Тема: Габриэль Тирош. Пишущая машинка отстучала линию. И ниже:
«Интересующий вас человек отбыл из кибуца в 1935 году. Насколько нам известно, он был учителем истории в Иерусалиме».
Но я на этом не успокоился и поехал в кибуц. Нашел несколько десятков ветеранов репатриации из Германии. Секретарь оказался более живым существом, чем выглядел в письме. После того, как я рассказал ему, что был учеником Габриэля, он позвал женщину лет пятидесяти по имени Берта Ноймайер. Она была единственным человеком, с которой Габи (в кибуце его звали так же, как и доктор Хайнрих) разговаривал. Берта рассказала мне все, что могла вспомнить.
«Он был очень замкнутым человеком. Склонен одиночеству. Работу свою в слесарной выполнял с большим прилежанием и точностью. Свободное время посвящал книгам или близким и далеким походам по окрестностям. Исчезал на долгое время, ибо проходил курсы в «Хагане», а так же был инструктором во многих местах, куда его посылали».
«Были у него друзья? Подруга?»
«Я уже сказала, что он удалялся от товарищей. Касательно подруги, – тут Берта покраснела и сказала мне с неожиданной откровенностью. – Какое-то время полагала, что я его подруга. Но выяснилось, что я ошибалась. Не потому, что он нашел себе другую, а потому, что он избрал аскетический образ жизни, в которой нет места любви между мужчиной и женщиной. Не знаю точно, но казалось, что он вообще избегал близких отношений с людьми, чтобы не испытывать страданий, если он в них разочаруется или их потеряет. Вы поняли меня?»

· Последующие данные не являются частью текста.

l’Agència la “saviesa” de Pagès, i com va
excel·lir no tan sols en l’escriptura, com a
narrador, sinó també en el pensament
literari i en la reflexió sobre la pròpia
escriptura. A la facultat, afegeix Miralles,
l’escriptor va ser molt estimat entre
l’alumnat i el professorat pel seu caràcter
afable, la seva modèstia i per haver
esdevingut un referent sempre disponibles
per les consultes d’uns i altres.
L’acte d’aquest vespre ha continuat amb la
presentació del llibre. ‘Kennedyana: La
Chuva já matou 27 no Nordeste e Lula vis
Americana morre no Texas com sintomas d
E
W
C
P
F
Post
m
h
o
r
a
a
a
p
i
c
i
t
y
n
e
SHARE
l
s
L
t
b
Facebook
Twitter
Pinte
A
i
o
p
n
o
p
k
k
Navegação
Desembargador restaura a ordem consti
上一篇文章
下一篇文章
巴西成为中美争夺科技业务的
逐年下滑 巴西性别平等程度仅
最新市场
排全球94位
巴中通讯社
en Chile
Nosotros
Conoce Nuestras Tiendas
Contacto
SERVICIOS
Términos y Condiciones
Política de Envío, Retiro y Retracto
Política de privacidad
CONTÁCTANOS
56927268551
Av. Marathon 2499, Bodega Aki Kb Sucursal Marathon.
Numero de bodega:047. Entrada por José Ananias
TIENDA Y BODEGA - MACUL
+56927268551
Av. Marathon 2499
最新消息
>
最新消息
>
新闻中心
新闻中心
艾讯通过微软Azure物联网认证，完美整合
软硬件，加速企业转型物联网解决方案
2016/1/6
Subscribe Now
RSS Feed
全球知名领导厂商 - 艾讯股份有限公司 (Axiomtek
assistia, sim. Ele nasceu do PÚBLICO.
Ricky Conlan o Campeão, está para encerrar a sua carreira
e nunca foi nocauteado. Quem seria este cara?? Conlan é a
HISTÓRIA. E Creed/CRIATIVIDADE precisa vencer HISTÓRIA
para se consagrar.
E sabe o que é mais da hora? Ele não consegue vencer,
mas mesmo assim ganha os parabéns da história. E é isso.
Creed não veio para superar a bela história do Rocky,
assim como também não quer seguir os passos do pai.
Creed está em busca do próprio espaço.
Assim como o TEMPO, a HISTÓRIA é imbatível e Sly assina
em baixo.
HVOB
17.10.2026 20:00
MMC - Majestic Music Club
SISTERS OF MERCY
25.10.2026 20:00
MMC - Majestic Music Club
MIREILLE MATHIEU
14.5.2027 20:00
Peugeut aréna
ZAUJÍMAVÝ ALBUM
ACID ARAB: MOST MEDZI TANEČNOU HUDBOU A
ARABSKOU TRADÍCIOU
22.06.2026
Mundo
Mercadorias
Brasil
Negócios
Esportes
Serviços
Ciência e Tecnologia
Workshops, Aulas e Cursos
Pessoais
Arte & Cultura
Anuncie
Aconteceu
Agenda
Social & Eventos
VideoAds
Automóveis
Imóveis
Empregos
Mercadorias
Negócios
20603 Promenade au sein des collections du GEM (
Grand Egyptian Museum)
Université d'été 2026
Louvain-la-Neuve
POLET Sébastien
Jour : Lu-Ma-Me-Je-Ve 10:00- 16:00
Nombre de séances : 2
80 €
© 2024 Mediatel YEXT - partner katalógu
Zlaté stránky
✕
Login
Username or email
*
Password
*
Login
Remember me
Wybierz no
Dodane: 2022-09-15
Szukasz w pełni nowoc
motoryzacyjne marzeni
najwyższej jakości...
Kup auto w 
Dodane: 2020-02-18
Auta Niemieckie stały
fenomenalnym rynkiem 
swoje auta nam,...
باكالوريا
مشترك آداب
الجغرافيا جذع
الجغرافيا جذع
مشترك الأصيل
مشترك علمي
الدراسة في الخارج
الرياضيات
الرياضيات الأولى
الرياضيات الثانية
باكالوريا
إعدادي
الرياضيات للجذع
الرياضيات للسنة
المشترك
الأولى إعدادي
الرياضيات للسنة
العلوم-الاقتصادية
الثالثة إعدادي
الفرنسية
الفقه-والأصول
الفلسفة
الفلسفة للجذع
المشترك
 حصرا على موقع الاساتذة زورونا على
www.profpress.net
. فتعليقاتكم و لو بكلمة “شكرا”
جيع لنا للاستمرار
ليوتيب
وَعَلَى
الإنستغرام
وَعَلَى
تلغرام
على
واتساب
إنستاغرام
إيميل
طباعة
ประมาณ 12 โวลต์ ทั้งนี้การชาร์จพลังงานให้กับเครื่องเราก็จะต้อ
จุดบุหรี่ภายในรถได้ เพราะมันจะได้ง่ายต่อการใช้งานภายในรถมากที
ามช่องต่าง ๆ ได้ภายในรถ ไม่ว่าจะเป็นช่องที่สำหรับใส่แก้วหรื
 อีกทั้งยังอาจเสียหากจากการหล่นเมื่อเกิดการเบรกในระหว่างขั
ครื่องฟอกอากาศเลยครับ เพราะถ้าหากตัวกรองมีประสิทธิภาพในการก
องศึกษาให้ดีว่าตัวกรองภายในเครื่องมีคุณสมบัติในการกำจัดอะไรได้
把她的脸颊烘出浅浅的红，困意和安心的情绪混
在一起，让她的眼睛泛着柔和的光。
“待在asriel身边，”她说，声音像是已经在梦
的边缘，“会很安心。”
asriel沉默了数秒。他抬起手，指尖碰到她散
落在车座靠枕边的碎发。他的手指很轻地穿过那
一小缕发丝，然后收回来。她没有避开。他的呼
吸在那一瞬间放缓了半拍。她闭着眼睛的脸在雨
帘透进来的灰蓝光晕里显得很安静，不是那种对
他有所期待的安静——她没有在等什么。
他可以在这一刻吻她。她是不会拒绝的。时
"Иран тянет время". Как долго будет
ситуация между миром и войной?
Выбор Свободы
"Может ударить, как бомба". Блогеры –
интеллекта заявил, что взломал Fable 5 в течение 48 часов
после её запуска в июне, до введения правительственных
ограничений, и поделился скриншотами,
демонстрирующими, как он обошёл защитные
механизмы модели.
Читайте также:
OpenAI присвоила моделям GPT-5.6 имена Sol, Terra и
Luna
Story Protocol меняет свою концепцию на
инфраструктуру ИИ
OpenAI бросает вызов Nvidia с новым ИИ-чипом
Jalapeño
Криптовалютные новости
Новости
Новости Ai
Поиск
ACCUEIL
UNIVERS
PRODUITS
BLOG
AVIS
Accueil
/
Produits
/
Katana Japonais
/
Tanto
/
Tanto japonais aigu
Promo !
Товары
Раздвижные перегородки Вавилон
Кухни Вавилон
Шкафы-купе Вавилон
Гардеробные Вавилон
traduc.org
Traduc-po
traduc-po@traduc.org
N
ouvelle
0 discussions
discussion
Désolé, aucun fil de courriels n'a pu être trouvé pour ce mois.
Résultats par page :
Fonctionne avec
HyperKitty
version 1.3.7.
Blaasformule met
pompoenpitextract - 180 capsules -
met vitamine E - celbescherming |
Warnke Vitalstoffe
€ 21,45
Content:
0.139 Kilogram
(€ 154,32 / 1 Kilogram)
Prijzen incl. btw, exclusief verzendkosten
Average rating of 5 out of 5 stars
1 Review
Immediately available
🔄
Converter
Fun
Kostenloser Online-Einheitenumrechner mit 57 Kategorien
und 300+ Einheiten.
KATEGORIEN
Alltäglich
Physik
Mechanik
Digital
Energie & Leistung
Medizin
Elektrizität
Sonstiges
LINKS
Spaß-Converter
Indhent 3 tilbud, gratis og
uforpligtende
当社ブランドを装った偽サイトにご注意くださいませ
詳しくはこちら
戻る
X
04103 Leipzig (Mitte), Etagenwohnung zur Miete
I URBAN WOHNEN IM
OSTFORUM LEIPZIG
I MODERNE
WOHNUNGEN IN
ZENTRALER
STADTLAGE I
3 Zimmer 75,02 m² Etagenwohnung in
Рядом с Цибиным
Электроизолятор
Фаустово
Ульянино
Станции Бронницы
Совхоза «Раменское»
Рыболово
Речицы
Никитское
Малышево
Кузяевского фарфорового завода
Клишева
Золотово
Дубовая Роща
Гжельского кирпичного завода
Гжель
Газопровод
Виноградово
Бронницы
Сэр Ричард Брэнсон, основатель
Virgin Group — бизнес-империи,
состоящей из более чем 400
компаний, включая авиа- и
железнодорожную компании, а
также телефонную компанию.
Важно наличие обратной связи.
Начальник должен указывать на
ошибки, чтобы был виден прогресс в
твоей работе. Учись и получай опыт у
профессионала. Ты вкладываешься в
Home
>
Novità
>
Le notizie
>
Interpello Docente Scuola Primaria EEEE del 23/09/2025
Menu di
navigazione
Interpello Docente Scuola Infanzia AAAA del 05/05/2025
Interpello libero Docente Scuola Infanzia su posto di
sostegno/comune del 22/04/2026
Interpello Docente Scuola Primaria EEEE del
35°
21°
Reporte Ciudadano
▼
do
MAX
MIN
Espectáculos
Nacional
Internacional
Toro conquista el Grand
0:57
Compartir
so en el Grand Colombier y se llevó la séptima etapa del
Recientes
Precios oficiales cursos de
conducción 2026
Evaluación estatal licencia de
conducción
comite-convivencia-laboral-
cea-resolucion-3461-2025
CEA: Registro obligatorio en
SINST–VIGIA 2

«Знаете ли вы, почему он оставил кибуц?»
«Не могу сказать, что причины этого мне понятны, – сказала она с той же прямотой и осторожностью, отличающей ее ответы. – Помню, что за несколько дней до того, как он ушел, до того, как об этом узнали в кибуце, я посетила его в слесарной и увидела, что он кует на наковальне кусок раскаленного добела железа. Внезапно он отбросил молот и оставил железо, не закончив работы. Я видела, что он это сделал не из-за усталости, и обеспокоено спросила его о причине этой вспышки. Он улыбнулся мне своей по-особому деликатной улыбкой, как бы намекая на какое-то тайно созревшее в нем решение, и сказал: «Хватит ковать железо. Надо ковать души!» После его ухода из кибуца я размышляла над его словами, когда узнала, что он стал учителем».
Я поблагодарил Берту и вернулся домой.
3
Так было закрыто и сдано в архив дело Габриэля Тироша, ибо не было найдено ничего нового, что могло способствовать его извлечению оттуда.
И все же некоторое продолжение открылось через много лет после исчезновения Габриэля, который все же еще появлялся в моих снах. Это было после провозглашения государства, и рассказы о войне за Независимость покрыли забвением истории 1936–1938 годов. И тогда, когда казалось, что эпоха Габриэля сдана в архивы и музеи вместе с верховными наместниками, комиссиями по расследованию, пистолетами и бомбами – именно тогда вернулся Габриэль к новой жизни в моих снах и видениях.
Но это явление из небытия кумира юности не было отражением повседневной реальности. Это были сны, в которых я стоял перед Габриэлем, как ученик перед учителем. Габриэль был, одет как всегда, и почти не двигался. Только выслушивал меня и давал указания сделать то или это. Я просыпался от этих ночных видений с учащенным пульсом и печалью в душе.
Один из таких снов я запомнил очень отчетливо. Он возник после события, происшедшего, примерно, десять лет назад.